In both cases, the cast and director may be unfamiliar to most American audiences. However, without detracting from the originality and certainly the quality of the films, the influence of the Coen brothers and Quentin Tarantino is obvious. So if you liked Fargo and Pulp Fiction, these two movies are worth a try.

Let’s start up North first with Jackpot, a 2011 Norwegian film based on a story by Jo Nesbø, the justly acclaimed author of the Harry Hole detective series. The plot is straightforward enough and in its basic outline, not particularly original. In fact, it’s a variation of Geoffrey Chaucer’s The Pardoner’s Tale, written in the 14th century, which itself was an adaptation of an even earlier story. (Sam Raimi, director of The Evil Dead and the first Spider-Man trilogy, used yet another rendering of the same plot in his 1998 thriller, A Simple Plan.)

It’s in the complex narrative approach (with lots of flashbacks) as well as the cinematic details (acting and directing) that Jackpot delivers.

The movie opens with a bloodbath at a combination porn store/strip club. As the police question the sole survivor and obvious suspect – found pinned beneath the body of an obese patron, and clutching a shotgun – the story comes to life. Three ex-cons and their supervisor Oscar are, oddly, joint winners of a football (aka soccer) lottery. At that point, greed begins to rear its ugly head, along with all sorts of mitigating factors, resulting in a series of brutal/comic demises, which lead up to the opening, but not quite final, shootout.

Needless to say, nothing is quite as it seems, except for the bewilderment of hapless Oscar (Kyrre Hellum), the only patron of the club/store who wasn’t slaughtered in the debacle. Adapted and directed with élan by Magnus Martens, Jackpot even manages to incorporate a sweet love story within its heady brew of humor and violence.
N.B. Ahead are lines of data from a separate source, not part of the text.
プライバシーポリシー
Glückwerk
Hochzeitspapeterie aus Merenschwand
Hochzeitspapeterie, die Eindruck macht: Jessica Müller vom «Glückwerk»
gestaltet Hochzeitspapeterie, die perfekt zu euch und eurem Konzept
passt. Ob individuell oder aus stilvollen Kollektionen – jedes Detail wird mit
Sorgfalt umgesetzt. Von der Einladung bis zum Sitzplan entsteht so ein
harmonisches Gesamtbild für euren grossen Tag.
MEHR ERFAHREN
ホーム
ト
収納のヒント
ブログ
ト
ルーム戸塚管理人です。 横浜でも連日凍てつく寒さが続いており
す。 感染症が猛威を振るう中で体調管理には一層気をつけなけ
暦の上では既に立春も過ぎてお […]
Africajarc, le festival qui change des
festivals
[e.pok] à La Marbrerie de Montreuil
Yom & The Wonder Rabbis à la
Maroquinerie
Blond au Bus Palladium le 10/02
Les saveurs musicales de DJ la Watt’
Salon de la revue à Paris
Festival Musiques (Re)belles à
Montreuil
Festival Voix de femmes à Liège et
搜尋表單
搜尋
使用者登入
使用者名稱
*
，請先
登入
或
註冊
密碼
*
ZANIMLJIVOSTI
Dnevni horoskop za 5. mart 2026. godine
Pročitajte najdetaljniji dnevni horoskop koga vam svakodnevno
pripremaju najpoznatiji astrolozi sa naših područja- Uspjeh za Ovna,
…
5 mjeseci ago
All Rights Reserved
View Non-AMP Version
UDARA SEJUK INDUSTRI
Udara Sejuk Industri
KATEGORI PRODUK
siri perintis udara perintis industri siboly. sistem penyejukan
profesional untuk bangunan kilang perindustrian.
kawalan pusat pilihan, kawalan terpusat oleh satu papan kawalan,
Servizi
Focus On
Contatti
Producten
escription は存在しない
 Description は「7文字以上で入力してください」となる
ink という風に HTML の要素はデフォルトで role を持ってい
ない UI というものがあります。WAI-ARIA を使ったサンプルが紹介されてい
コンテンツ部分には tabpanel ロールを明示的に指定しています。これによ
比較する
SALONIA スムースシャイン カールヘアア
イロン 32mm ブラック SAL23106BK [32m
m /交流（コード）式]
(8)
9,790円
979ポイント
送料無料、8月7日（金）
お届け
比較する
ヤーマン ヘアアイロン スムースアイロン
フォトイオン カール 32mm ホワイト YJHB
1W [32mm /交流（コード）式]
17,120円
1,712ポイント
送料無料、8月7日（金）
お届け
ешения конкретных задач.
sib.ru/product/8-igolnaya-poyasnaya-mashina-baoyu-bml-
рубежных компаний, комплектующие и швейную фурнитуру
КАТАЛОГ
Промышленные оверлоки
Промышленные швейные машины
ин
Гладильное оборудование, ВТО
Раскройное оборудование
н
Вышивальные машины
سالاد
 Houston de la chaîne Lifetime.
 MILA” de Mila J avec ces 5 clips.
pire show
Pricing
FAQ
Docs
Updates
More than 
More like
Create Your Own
Down under in Australia, brothers Cameron and Colin Cairnes present even more blood and bigger laughs in their debut film, 100 Bloody Acres. Three friends on their way to a music festival cross paths with two brothers whose organic fertilizer business has recently been going great guns, thanks to the addition of human body parts to the process. The preferred ingredients are human roadkill, but the entrepreneurs will take what they can get.

Don’t worry: 100 Bloody Acres is anything but a clone of Wrong Turn or The Texas Chainsaw Massacre. Despite the gore and premise, the movie is solidly grounded in a truly witty script by the Cairnes, with some equally winning performances from the cast of motley characters.

As Sophie, a lovely redhead in whom everyone is interested (for one reason or another), Anna McGahan has both the looks and talent to be a major star. Sophie is spunky and endearing. Her jealous boyfriend James (Oliver Ackland) and their hophead friend Wes (Jamie Kristian) are more one-dimensional, particularly in her shadow. Still, their mutual idiocy in the face of bloody disaster generates laughs when least expected.

The Morgan Brothers, the fertilizer experts, are a study in contrasts. Reg (Damon Herriman from TV’s Justified) is a bit of lunkhead, a frustrated romantic who develops a soft spot for Sophie. His brother Lindsay (Angus Sampson) is a hulking brute, with his mind and grinding machine focused squarely on the family business. Except, that is, for an unlikely tryst with the unlikeliest of partners.

Bolstered by a soundtrack featuring down-home Aussie tunes as well as a funny advertising ditty for Morgan Brothers Organic Fertilizer, 100 Bloody Acres is an unexpected hoot with guts ’n’ grins to spare. The Cairnes brothers’ second film, Scare Campaign, was released in Australia this past November.

I’m keeping an anxious eye out for it to appear over here.